→ **Problem 1**
According to the dsbulk count documentation, what literal string must the -u option be set to when connecting to Astra DB?
→ **Problem 2**
What is the Spanish translation of this sentence from the dsbulk count documentation: "You can pass the values directly or use a configuration file."
→ **Problem 3**
Pick up the dsbulk count documentation after its last sentence and write the next part.

→ **Passage provided**
Count data

Use the dsbulk count command to return information about loaded data:

dsbulk count \
-k KEYSPACE_NAME -t TABLE_NAME \
OPTIONS

Replace the following:

  • KEYSPACE_NAME and TABLE_NAME: The name of the keyspace and table that contains the data you want to count.

    Or, use other schema options to specify the data source, such as -query to select data with a CQL statement or -g to count graph data.

  • OPTIONS: Any options for the count command, such as -stats.modes, authentication options, or other DSBulk options.

Count with authentication

If you aren’t running the dsbulk count command against a local cluster that doesn’t require authentication, then you must provide authentication and connection details.

Pass the relevant options with your count commands if your cluster requires authentication or uses SSL encryption.

You can pass the values directly or use a configuration file.

  • DSE, HCD, and Cassandra

  • Astra DB

If your database requires authentication, provide the username and password using the -u and -p options, respectively:

dsbulk count -k ks1 -t table1 \
-u username -p password

If the cluster is remote, include driver options like host, contact points, and port:

dsbulk count -k ks1 -t table1 \
-u username -p password -h '10.200.1.3, 10.200.1.4' -port 9876

If your cluster has both authentication and SSL enabled, pass -u, -p, and the SSL options. For example:

dsbulk count -h '["fe80::f861:3eff:fe1d:9d7a"]' -u username -p password
      --driver.auth.provider DsePlainTextAuthProvider
      --driver.ssl.provider JDK
      --driver.ssl.keystore.path /etc/dse/keystores/client.keystore
      --driver.ssl.keystore.password sslkspassword
      --driver.ssl.truststore.path /etc/dse/keystores/client.truststore
      --driver.ssl.truststore.password ssltrustpassword
      -k ks1 -t table1
dsbulk count -k ks1 -t table1 \
-b "path/to/SCB.zip" -u token -p AstraCS:...

For Astra DB, the expected connection credentials are:

  • -b: Provide the path to the database’s Secure Connect Bundle (SCB) zip file. The SCB includes certificates and key files for SSL-encrypted connections as well as information about the database’s contact points.

  • -u: Set to the literal string token.

  • -p: Provide an application token. DataStax recommends using secure references to tokens, such as environment variables, rather than specifying them directly on the command line.

Set the statistics to compute

Use the --stats.modes (-stats, --dsbulk.stats.modes) option to specify the statistics to compute:

  • global (default): Count the total number of rows in the table.

→ **Given data**
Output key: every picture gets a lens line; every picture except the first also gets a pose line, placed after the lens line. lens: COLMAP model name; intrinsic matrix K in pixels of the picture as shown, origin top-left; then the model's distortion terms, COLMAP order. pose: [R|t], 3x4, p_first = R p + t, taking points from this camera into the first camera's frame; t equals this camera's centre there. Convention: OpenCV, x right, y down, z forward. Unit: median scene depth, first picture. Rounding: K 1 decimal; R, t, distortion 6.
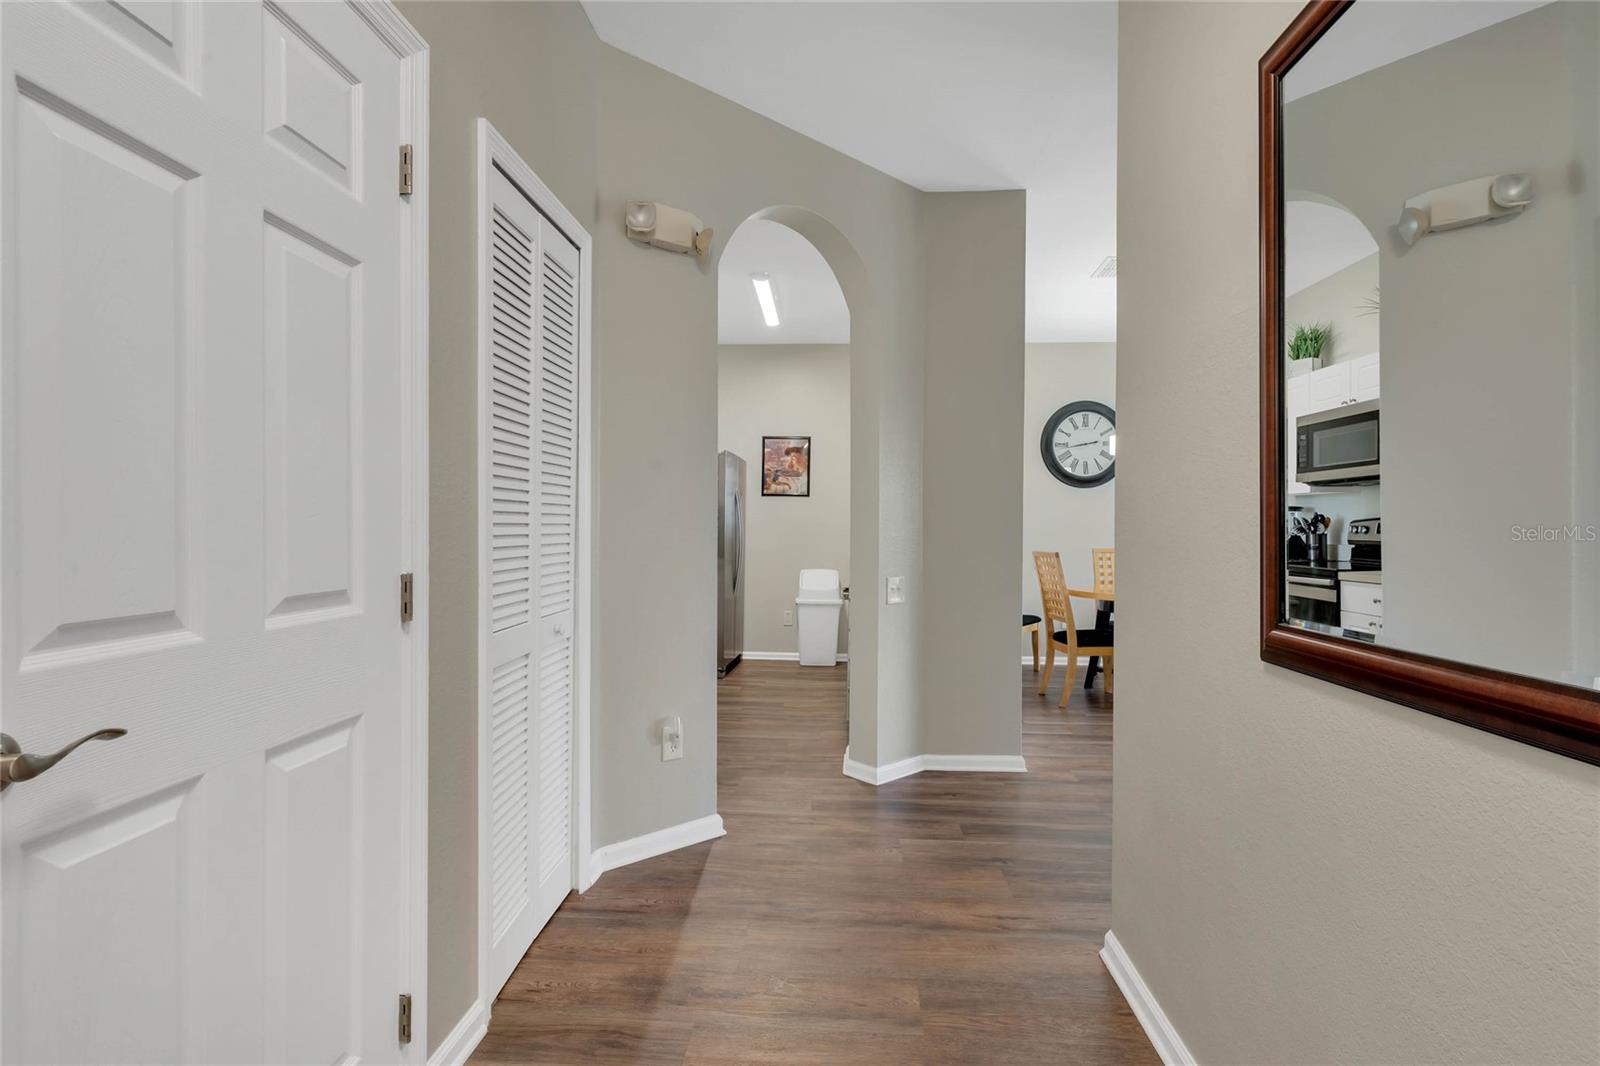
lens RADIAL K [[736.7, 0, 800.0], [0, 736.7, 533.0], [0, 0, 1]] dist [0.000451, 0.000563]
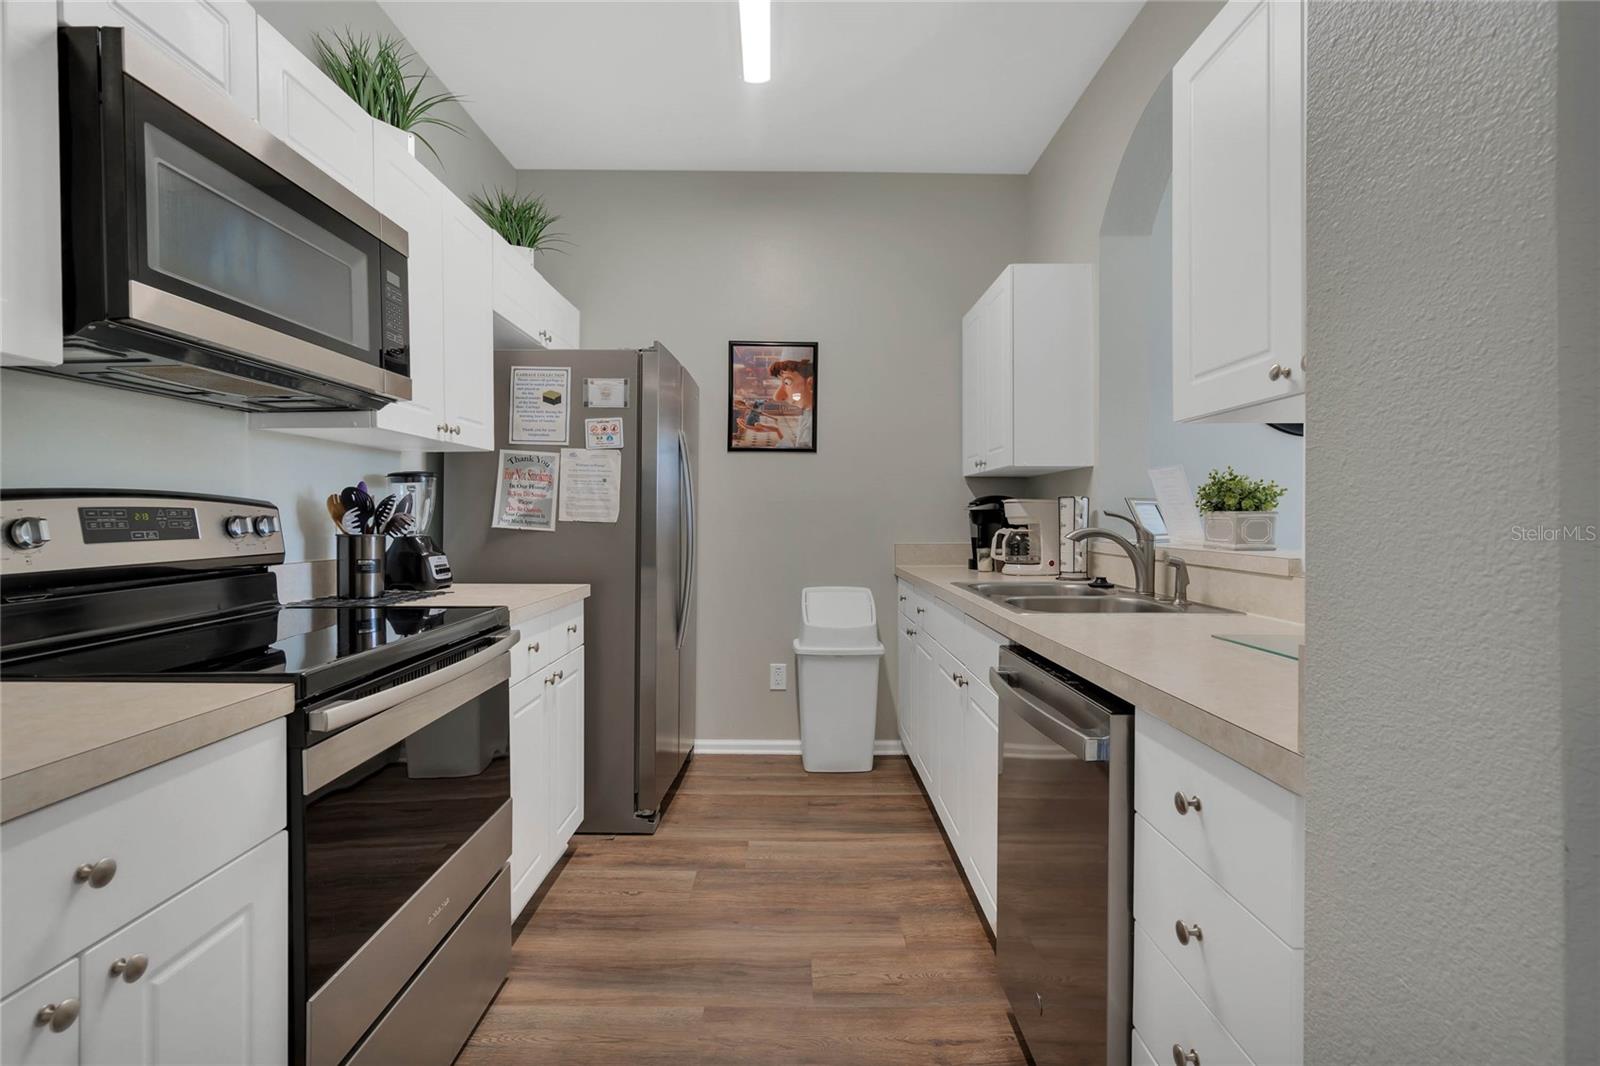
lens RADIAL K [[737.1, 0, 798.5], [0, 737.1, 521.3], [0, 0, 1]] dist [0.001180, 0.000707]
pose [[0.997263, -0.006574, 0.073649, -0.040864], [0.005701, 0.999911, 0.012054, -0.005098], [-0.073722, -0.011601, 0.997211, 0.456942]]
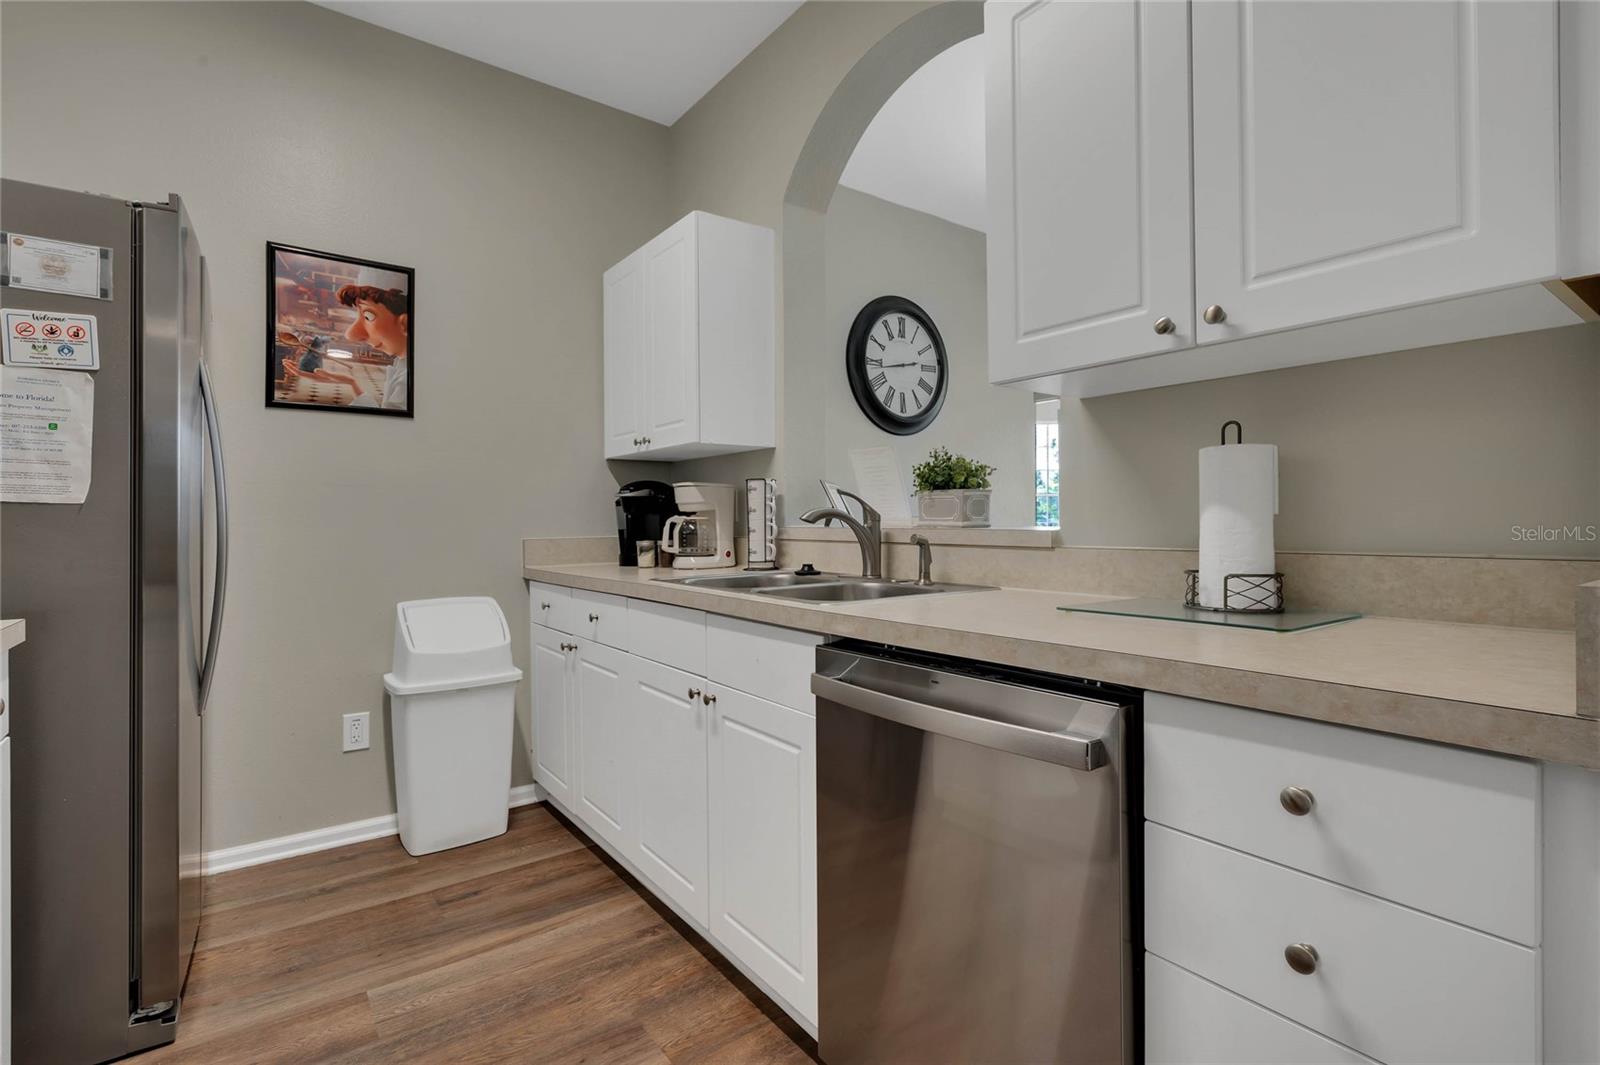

→ **Your response 1**
The literal string token.

→ **Your response 2**
Puede pasar los valores directamente o usar un archivo de configuración.

→ **Your response 3**
    global is the only stats.modes argument that is accepted with -query, and the custom query is executed as given without parallelization. If you use -k and -t instead of -query, then you can use other stats.modes arguments.

  • ranges: Count the total number of rows per token range in the table.

  • hosts: Count the total number of rows per hosts in the table.

  • partitions: Count the total number of rows in each partition, and then rank the partitions from largest (most rows) to smallest (least rows).

    By default, the top 10 partitions are returned. Use --stats.numPartitions (-partitions, --dsbulk.stats.numPartitions) to set the maximum number of partitions to return.

stats.modes is ignored if passed to dsbulk load or dsbulk unload.

Count all rows

If you need to count all rows in a table, the dsbulk count command can be more efficient than a SELECT COUNT(*) CQL query, particularly for large tables.

The dsbulk count command is optimized for counting rows and can provide better performance and lower resource consumption compared to executing a CQL query that selects all rows.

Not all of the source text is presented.